It is true that the phrase, ‘Technology is changing the world’ has now become a cliche. But while digital experience, the cloud, analytics, blockchain, cognitive technologies, and cybersecurity may be old news, that doesn’t mean that they are no longer a crucial part of business transformation.
With modern tools and technologies, organizations today can enhance workplace collaboration, strengthen employee experience and ensure more productivity and efficient business results.
“What we do now will have a profound impact not just in the near future but will affect decades and centuries to come. In that context, these times become even more interesting,” exclaimed Amogh Deshmukh, Managing Director, DDI India.
As he addressed a room full of senior HR and business leaders at People Matters TechHR India 2019, he touched upon the various new ways of working, and shared how some of the established companies have successfully leveraged mix of digital technologies for better business results.
While some like J&J, Microsoft and Bank of America are reaping the benefits of analytics, GE has been able to seamlessly move from annual feedback to real time feedback through mobile technology.
Let’s take a look at these examples:
Bank of America: Controlling attrition by leveraging analytics
There were times when attrition rates in bank’s call centre division shot to 40 percent. Soon the company began to address its turnover problem by looking at its performance metrics of different call center units. They turned to big data and analytics to get to the root of the problem. After a lot of analyses and pulling out multiple data, the bank pinned down one most influential element - inter-office collaboration.
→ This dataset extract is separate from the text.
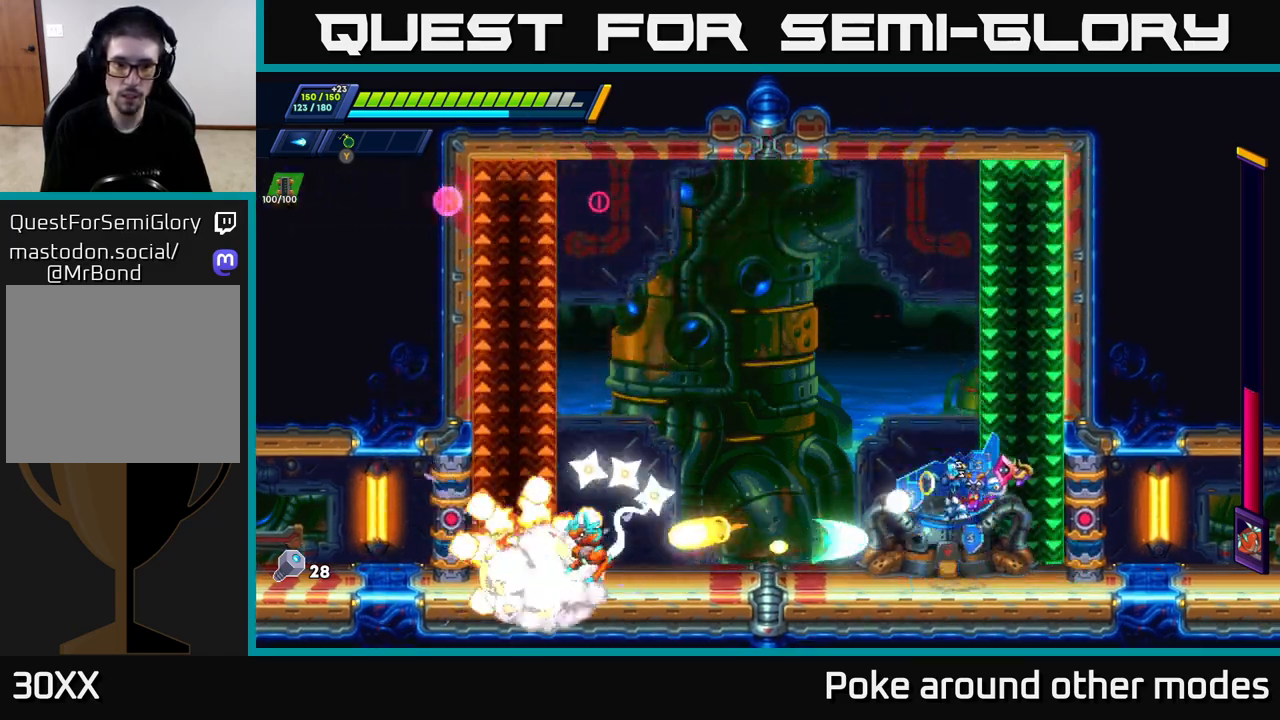
{"buttons": ["X"], "left_stick": "center", "right_stick": "center", "events": [[17, "X", "up"], [117, "X", "down"], [217, "X", "up"], [300, "X", "down"], [317, "A", "up"], [367, "X", "up"], [433, "X", "down"], [433, "left_stick", "center"]]}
Why were people not collaborating? Bank of America had traditionally asked employees in the call centre to take breaks that don’t coincide with any one else’s. People would then overlap lunches only by 15 minutes and lose out on the time and opportunity to interact with their colleagues. They allowed teams to take breaks at the same time. After three months, they saw that people were handling calls 23 percent faster, and cohesion was up by 18 percent.
GE: Real time feedback through mobile technology
Jack Welch, the former CEO of GE, made stack ranking a widespread people management policy. Many other companies had followed suit and applied similar systems within their organizations. However, 30 years into its inception, GE admitted that the old system is not functioning very well anymore.
GE, then ditched the traditional methods to give and receive performance feedback and adopted mobile technology. Named PD@GE, the app provides a platform to define near-term goals for employees. Managers are expected to have frequent conversations, named “touchpoints”with their employees on how far they are from their goals. The app can provide summaries of these touchpoints when desired. The app ensures real time feedback that could create an opportunity for constant improvement.
These examples reflect only an iota of transformation and technology adoption taking place globally. The presence of modern technologies and their promising future, opens up a transformative opportunity to rethink technology culture, roles and responsibilities, enablement tools, and processes. In the future, the companies that imagine, deliver, and run a digital future based on additional factors such as connectivity of evolving ecosystems to human-centered design, macroeconomic forces, and real-time data intelligence will be more successful.
(The article is based on a session 'Leadership in the digital age' by Amogh Deshmukh, Managing Director, DDI India, presented at People Matters TechHR India 2019.)